Dan dengan inovatif khas yang dimiliki Berlin, bunker-bunker di atas tanah disulap menjadi laboratorium sains, kuil musik techno, galeri seni, situs wisata sejarah dan bahkan rumah yang menyeramkan.
Kebanyakan orang tidak menyadari, bahwa gedung yang hampir setiap hari mereka lewati adalah bekas bunker. Struktur dan wajah bunker yang kokoh terbuat dari beton selaras dengan bangunan-bangunan baru, kompleks perumahan murah, di sekitarnya. Kompleks perumahan ini sendiri tidaklah indah, sehingga kedua jenis bangunan tersebut terlihat cocok saling berdampingan.
Gabungan kedua gedung yang merusak pemandangan ini paling tidak memiliki satu keindahan tersendiri. Tumbuhan menjalar menyelimuti bagian luar bunker, mengubah permuakaan menjadi ruang hijau yang asri.
Nasib bunker di sudut lain kota Berlin mungkin bisa dikatakan lebih baik. Terjepit di antara gedung universitas dan kafe kelas atas di Mitte, wilayah paling eksklusif di Berlin, sebuah bunker besar telah dirombak menjada sebuah showroom pribadi, memajang koleksi seni modern. Tahun 2003. Christian Boros, seorang kolektor seni, dengan satu keberanian dan sedikit modal membeli bunker ini dengan harga sangat murah.

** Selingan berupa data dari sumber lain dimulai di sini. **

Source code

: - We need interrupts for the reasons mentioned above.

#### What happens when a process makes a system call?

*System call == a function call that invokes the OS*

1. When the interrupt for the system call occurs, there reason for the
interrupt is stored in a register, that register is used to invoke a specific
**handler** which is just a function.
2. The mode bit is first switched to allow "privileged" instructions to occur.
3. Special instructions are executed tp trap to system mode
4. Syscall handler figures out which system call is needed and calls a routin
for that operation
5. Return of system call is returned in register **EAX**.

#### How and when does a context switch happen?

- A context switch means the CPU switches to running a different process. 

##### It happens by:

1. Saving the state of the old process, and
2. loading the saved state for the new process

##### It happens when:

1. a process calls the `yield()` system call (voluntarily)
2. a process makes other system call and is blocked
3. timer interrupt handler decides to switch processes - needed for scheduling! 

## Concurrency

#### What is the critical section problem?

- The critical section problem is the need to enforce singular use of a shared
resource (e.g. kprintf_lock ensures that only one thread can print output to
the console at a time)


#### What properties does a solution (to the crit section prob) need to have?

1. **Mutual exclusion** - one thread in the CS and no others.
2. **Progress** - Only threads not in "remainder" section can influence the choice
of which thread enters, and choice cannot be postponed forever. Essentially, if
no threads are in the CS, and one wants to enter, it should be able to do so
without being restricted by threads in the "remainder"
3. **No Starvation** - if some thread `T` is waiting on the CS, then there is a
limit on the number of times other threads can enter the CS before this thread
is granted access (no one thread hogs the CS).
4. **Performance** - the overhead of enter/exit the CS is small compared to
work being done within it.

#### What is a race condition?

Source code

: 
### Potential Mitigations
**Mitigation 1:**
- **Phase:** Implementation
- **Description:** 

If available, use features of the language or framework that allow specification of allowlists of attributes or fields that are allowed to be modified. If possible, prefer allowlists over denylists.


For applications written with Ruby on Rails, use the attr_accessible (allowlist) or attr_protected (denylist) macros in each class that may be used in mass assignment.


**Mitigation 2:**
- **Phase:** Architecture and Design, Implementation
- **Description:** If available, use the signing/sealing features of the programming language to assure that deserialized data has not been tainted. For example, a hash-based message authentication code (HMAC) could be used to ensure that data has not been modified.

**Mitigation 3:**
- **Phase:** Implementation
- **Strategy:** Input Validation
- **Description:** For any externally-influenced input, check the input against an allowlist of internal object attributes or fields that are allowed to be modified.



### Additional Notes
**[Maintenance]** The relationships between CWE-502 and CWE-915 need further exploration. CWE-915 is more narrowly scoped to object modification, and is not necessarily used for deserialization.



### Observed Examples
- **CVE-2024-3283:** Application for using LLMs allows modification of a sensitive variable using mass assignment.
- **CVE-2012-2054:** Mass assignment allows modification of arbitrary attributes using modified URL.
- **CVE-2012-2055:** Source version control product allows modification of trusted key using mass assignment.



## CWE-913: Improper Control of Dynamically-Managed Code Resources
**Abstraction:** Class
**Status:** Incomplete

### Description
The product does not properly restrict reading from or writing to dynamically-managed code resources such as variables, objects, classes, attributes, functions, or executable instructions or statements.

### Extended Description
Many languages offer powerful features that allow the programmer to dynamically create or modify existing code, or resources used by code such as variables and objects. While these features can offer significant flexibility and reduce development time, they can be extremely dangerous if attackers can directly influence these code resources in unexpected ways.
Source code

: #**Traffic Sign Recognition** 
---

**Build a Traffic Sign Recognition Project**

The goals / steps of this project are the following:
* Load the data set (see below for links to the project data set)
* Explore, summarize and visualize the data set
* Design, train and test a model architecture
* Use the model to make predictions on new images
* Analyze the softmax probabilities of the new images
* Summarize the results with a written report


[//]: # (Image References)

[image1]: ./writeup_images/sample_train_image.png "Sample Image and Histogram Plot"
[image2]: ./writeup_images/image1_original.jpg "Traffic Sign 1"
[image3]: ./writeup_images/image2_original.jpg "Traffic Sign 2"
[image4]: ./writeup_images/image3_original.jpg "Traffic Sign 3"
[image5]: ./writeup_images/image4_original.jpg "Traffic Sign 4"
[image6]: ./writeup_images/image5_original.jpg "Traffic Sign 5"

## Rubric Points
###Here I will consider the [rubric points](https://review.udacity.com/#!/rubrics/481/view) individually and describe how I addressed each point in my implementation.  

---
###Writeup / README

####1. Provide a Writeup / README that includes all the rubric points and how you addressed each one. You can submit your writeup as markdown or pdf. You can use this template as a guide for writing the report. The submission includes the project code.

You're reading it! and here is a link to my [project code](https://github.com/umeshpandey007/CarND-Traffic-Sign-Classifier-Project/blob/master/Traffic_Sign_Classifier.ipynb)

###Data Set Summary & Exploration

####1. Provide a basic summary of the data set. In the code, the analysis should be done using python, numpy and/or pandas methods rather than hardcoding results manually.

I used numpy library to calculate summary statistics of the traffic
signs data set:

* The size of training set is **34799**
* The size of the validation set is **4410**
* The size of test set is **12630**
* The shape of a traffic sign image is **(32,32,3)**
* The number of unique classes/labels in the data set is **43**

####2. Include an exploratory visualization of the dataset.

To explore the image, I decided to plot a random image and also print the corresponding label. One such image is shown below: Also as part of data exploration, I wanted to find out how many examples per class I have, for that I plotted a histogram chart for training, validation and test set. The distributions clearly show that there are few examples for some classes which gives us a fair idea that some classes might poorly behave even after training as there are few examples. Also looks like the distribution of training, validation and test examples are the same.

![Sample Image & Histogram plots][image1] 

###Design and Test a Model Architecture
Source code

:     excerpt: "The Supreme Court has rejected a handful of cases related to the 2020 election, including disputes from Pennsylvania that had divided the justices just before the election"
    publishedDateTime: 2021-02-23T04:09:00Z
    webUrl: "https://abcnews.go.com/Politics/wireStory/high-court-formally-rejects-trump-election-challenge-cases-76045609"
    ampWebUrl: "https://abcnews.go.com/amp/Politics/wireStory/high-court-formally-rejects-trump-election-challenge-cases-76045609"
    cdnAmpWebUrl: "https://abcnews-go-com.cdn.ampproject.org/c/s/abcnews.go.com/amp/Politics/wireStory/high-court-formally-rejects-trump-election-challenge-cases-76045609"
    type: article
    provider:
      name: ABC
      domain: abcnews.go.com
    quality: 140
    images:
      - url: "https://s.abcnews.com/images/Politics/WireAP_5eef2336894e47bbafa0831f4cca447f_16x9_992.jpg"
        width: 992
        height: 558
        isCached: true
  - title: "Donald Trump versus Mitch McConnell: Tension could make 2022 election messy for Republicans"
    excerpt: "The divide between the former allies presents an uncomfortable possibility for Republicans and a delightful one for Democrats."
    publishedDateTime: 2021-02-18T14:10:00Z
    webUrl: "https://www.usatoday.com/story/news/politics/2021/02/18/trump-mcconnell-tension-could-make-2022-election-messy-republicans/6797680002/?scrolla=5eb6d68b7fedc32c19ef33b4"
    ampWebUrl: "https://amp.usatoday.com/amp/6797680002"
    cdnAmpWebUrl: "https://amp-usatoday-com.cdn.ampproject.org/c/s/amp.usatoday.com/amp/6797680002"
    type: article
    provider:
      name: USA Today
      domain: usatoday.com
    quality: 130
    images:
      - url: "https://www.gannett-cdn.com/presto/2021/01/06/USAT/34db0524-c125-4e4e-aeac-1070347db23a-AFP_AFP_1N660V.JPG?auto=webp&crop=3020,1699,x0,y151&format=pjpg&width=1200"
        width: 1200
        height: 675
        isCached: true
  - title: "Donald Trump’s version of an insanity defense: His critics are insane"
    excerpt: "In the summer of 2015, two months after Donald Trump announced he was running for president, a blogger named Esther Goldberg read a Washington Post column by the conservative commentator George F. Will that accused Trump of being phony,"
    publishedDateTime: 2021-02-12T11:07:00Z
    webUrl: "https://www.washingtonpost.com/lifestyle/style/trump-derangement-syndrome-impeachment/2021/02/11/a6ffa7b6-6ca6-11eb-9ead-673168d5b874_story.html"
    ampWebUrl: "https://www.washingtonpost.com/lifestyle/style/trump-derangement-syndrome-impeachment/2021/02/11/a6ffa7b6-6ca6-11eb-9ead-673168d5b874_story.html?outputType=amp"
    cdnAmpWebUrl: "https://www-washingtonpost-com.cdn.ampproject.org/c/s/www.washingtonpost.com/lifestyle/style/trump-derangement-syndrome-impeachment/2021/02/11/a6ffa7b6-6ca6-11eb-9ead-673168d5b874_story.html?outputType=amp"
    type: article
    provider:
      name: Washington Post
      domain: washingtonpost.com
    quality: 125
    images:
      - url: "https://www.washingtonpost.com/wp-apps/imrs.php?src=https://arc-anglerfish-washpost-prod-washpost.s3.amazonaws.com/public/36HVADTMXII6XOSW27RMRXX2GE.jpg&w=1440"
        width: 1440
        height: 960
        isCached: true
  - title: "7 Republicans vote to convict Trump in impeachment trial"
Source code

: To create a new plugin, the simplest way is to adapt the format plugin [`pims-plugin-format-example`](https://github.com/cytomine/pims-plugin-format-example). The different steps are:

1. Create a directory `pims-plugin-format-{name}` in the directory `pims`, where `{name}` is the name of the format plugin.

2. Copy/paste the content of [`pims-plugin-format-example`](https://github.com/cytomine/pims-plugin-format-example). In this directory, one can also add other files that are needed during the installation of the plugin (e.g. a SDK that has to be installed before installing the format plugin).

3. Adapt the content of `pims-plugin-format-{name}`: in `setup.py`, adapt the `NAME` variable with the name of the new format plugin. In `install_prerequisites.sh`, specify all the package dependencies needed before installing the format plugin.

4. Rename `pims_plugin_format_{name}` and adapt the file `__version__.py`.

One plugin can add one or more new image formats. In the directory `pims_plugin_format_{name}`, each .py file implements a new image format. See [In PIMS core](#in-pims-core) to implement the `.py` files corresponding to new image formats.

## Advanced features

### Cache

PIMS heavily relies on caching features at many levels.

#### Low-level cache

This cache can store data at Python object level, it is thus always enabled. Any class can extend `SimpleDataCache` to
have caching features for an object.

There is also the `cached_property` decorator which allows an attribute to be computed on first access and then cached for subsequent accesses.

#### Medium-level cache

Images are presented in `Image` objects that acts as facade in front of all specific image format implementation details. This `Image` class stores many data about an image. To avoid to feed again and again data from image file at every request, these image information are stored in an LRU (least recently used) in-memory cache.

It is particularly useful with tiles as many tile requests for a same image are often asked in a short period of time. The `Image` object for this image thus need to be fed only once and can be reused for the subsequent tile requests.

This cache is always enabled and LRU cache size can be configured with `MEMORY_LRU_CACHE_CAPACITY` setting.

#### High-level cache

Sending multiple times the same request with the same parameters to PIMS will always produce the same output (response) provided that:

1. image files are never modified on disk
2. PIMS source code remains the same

Setelah sekitar empat tahun renovasi yang sulit dan rumit, bunker ini berubah menjadi gedung lima lantai yang megah, yang bukan saja menampilkan koleksi seni modern kelas dunia, tapi juga menampilkan kebanggan arsitekturnya sendiri. Atap datar bunker menjadi permukaan yang sempurna untuk membangun penthouse mewah dari kaca seluas 250 meter.